→ **YOUR OBJECTIVE**:
Print the entries exactly as they appear, and omit any images.

→ **MATERIALS PROVIDED**:
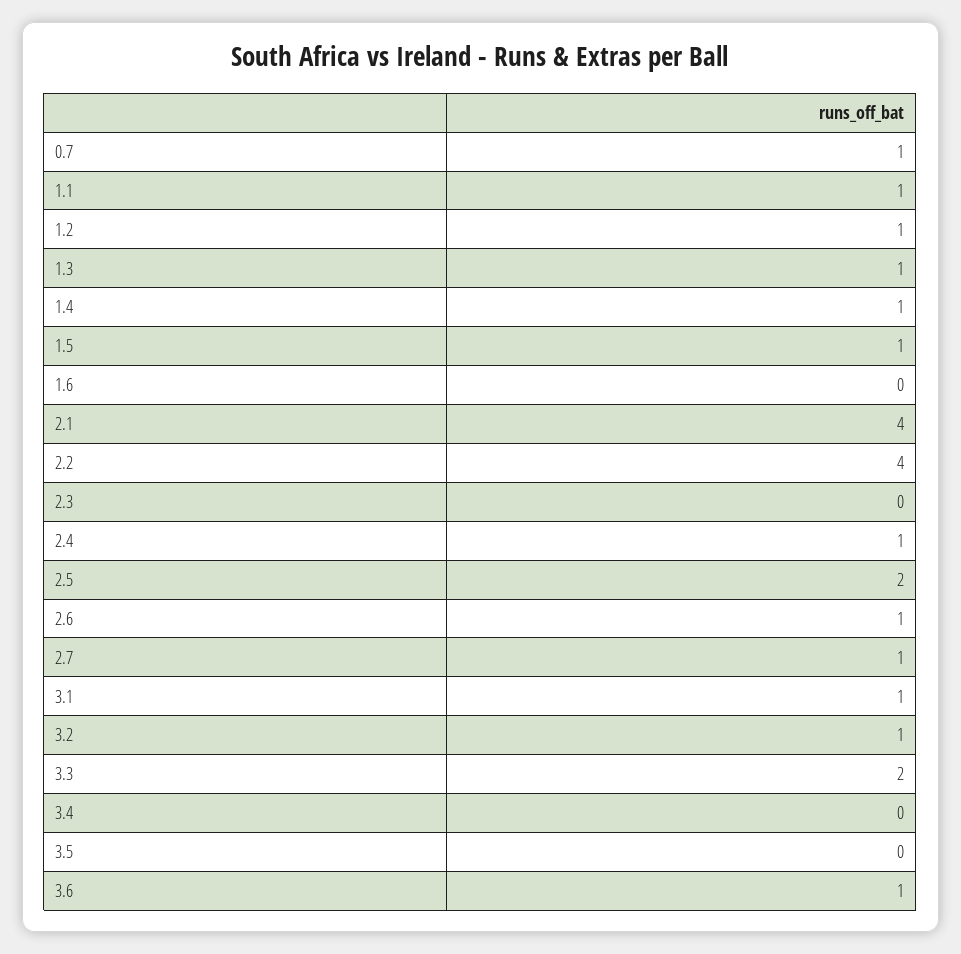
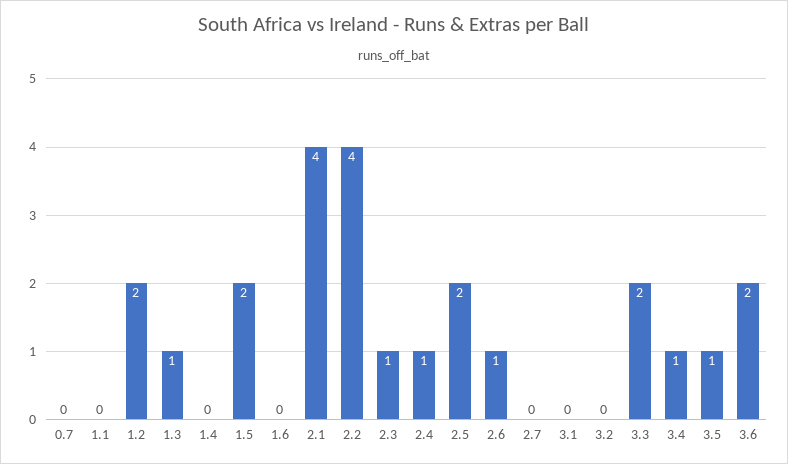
  {
-   "0.7": 1,
+   "0.7": 0,
-   "1.1": 1,
+   "1.1": 0,
-   "1.2": 1,
+   "1.2": 2,
    "1.3": 1,
-   "1.4": 1,
+   "1.4": 0,
-   "1.5": 1,
+   "1.5": 2,
    "1.6": 0,
    "2.1": 4,
    "2.2": 4,
-   "2.3": 0,
+   "2.3": 1,
    "2.4": 1,
    "2.5": 2,
    "2.6": 1,
-   "2.7": 1,
+   "2.7": 0,
-   "3.1": 1,
+   "3.1": 0,
-   "3.2": 1,
+   "3.2": 0,
    "3.3": 2,
-   "3.4": 0,
+   "3.4": 1,
-   "3.5": 0,
+   "3.5": 1,
-   "3.6": 1
+   "3.6": 2
  }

→ **WRITTEN REPLY**:
  {
-   "0.7": 1,
+   "0.7": 0,
-   "1.1": 1,
+   "1.1": 0,
-   "1.2": 1,
+   "1.2": 2,
    "1.3": 1,
-   "1.4": 1,
+   "1.4": 0,
-   "1.5": 1,
+   "1.5": 2,
    "1.6": 0,
    "2.1": 4,
    "2.2": 4,
-   "2.3": 0,
+   "2.3": 1,
    "2.4": 1,
    "2.5": 2,
    "2.6": 1,
-   "2.7": 1,
+   "2.7": 0,
-   "3.1": 1,
+   "3.1": 0,
-   "3.2": 1,
+   "3.2": 0,
    "3.3": 2,
-   "3.4": 0,
+   "3.4": 1,
-   "3.5": 0,
+   "3.5": 1,
-   "3.6": 1
+   "3.6": 2
  }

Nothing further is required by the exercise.